BEGIN SUPPLIED RECORDS

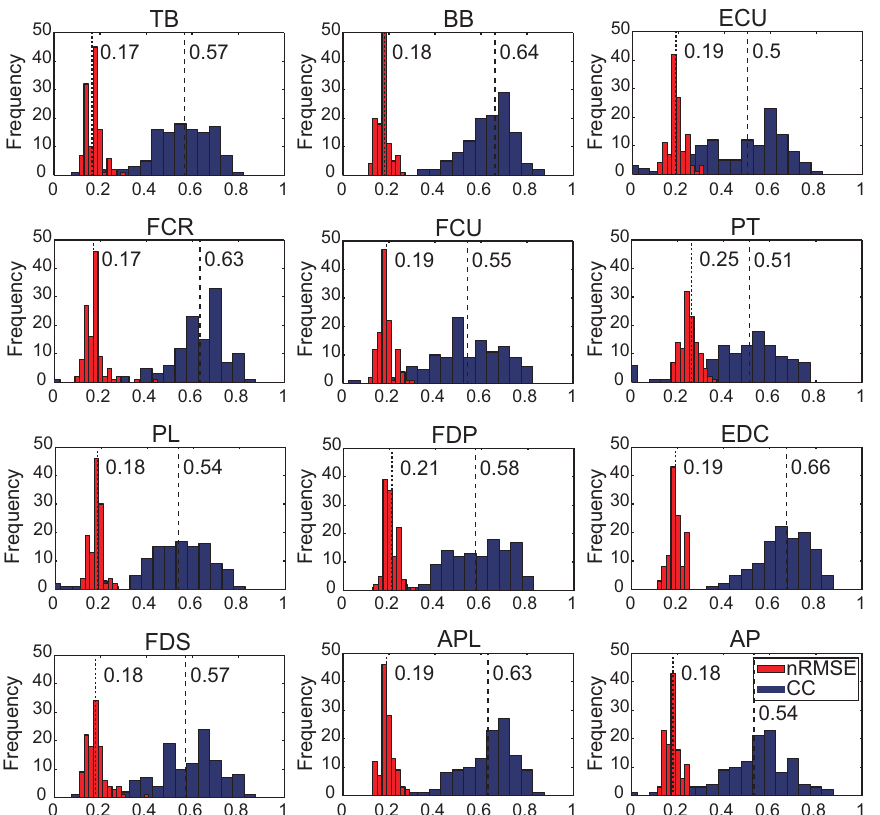
Figure 4. CC and nRMSE distributions for each muscle of monkey A. The height of each blue bar is equal to the CC density of the interval (0.05). The height of each red bar is equal to the nRMSE density of the interval (0.02). The total area of the histogram is equal to the number of trials used as validation data. Each dotted line with a number shows the median of nRMSE or CC for each muscle. For visualization, we substituted zeros for all negative CC values in validation.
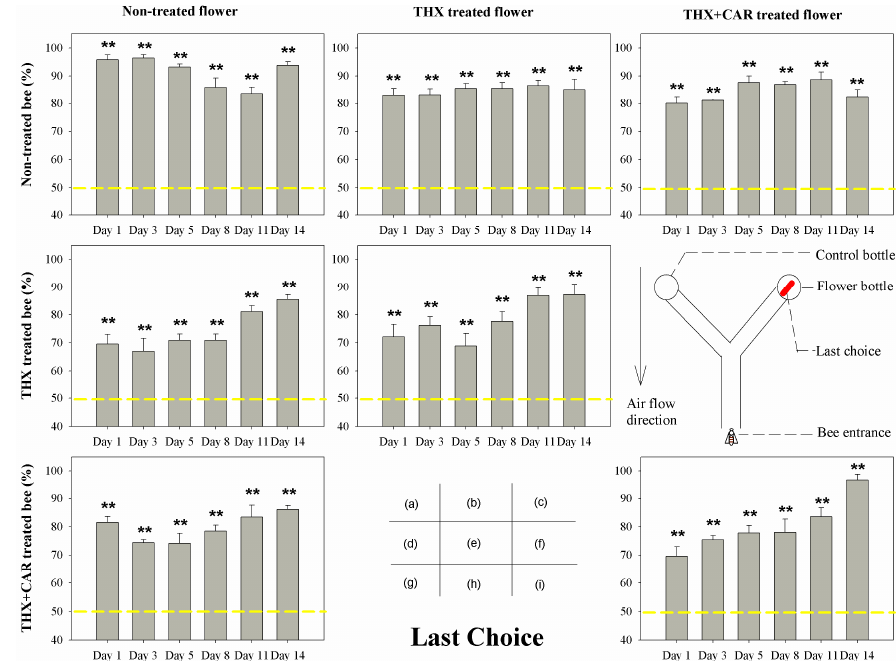
Figure 3. The last choice of bee orientation behavior in Y maze treated with thiamethoxam (THX) and thiamethoxam + carbendazol mixture (THX + CAR). The X-axis presented the time post-treatment (Day). The red bold line in diagram (f) showed the last choice of a bee to enter the flower bottle. The yellow dash line showed the reference line of 50%, ** presents great significant difference ( p < 0.01), ns means no significant difference ( p > 0.05).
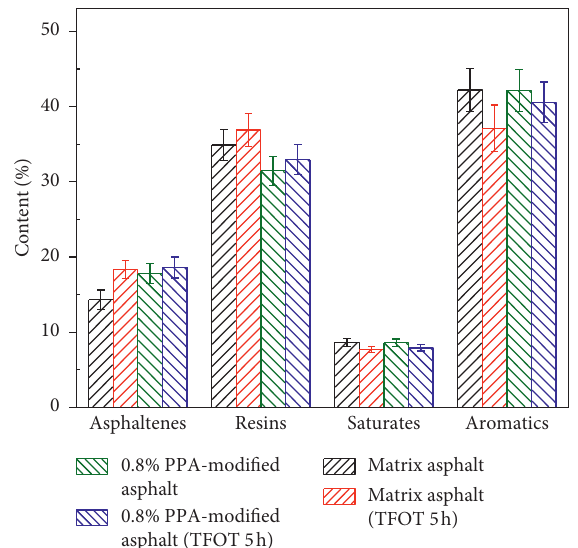
Figure 7: Variation of four components before and after aging of matrix asphalt and PPA-modified asphalt.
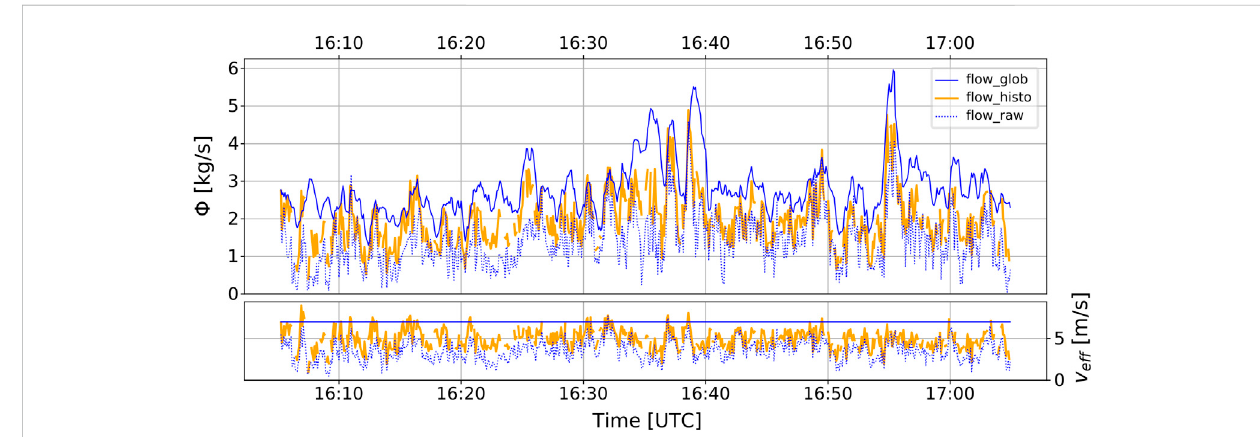
FIGURE 6 Emissionrate( Φ )timeseriesandassociatedeffectivevelocityestimation( V eff )using3differentplumespeedestimationalgorithms.Thesinglecross- correlation velocity is faster than optical fl ow velocities for the majority of the series, but peak optical fl ow velocities match quite well with this cross- correlation speed. We suggest fl ow_histo (bold orange) is likely to provide the most reliable data in general; however, at times this algorithm is unable to compute a reliable speed, therefore some parts of this time series are absent. Data from Lascar volcano on 20th May 2022; times are in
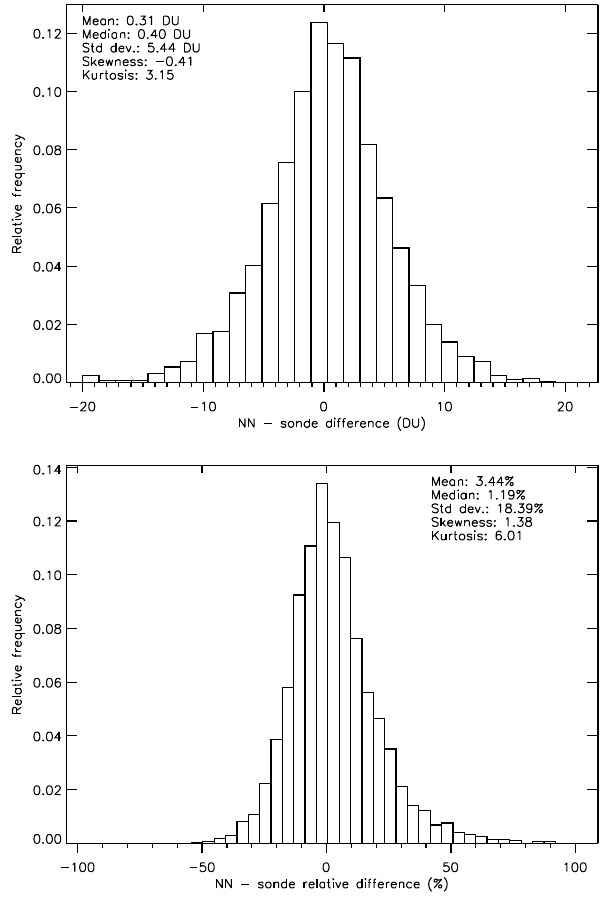
Fig. 3. Histograms of the absolute (top) and relative (bottom) dif- ferences between the retrieved and the target tropospheric ozone columns.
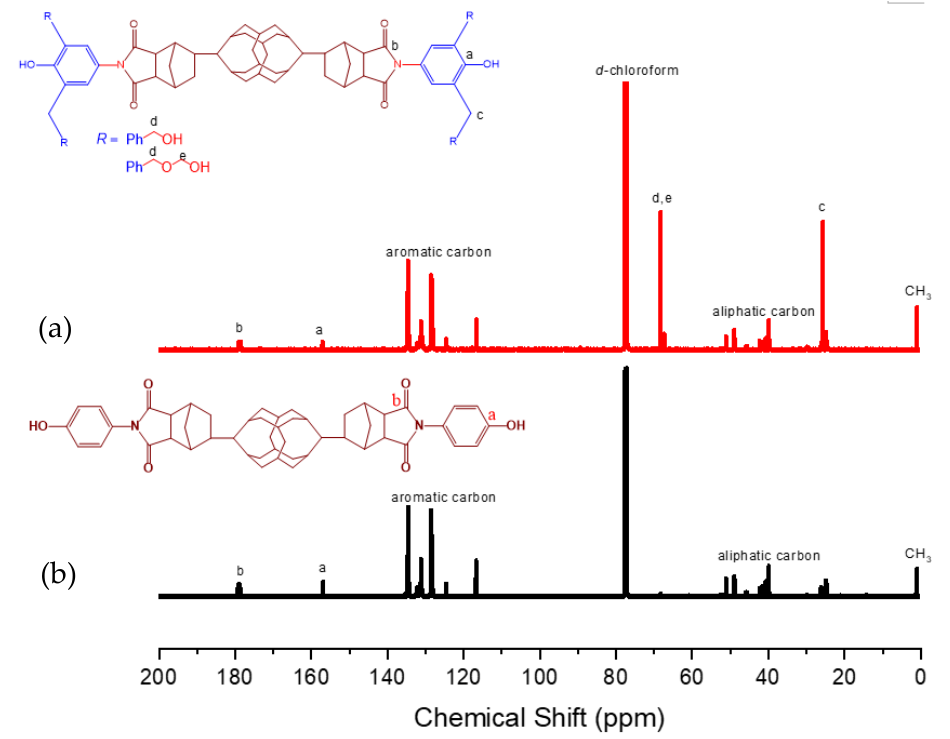
Figure 2. 13 C NMR spectra of ( a ) DDSQ-4OH and ( b ) pure PDDSQ.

END SUPPLIED RECORDS

Where the data contains images, drop them and print the rest exactly.

Figure 4. CC and nRMSE distributions for each muscle of monkey A. The height of each blue bar is equal to the CC density of the interval (0.05). The height of each red bar is equal to the nRMSE density of the interval (0.02). The total area of the histogram is equal to the number of trials used as validation data. Each dotted line with a number shows the median of nRMSE or CC for each muscle. For visualization, we substituted zeros for all negative CC values in validation.
Figure 3. The last choice of bee orientation behavior in Y maze treated with thiamethoxam (THX) and thiamethoxam + carbendazol mixture (THX + CAR). The X-axis presented the time post-treatment (Day). The red bold line in diagram (f) showed the last choice of a bee to enter the flower bottle. The yellow dash line showed the reference line of 50%, ** presents great significant difference ( p < 0.01), ns means no significant difference ( p > 0.05).
Figure 7: Variation of four components before and after aging of matrix asphalt and PPA-modified asphalt.
FIGURE 6 Emissionrate( Φ )timeseriesandassociatedeffectivevelocityestimation( V eff )using3differentplumespeedestimationalgorithms.Thesinglecross- correlation velocity is faster than optical fl ow velocities for the majority of the series, but peak optical fl ow velocities match quite well with this cross- correlation speed. We suggest fl ow_histo (bold orange) is likely to provide the most reliable data in general; however, at times this algorithm is unable to compute a reliable speed, therefore some parts of this time series are absent. Data from Lascar volcano on 20th May 2022; times are in
Fig. 3. Histograms of the absolute (top) and relative (bottom) dif- ferences between the retrieved and the target tropospheric ozone columns.
Figure 2. 13 C NMR spectra of ( a ) DDSQ-4OH and ( b ) pure PDDSQ.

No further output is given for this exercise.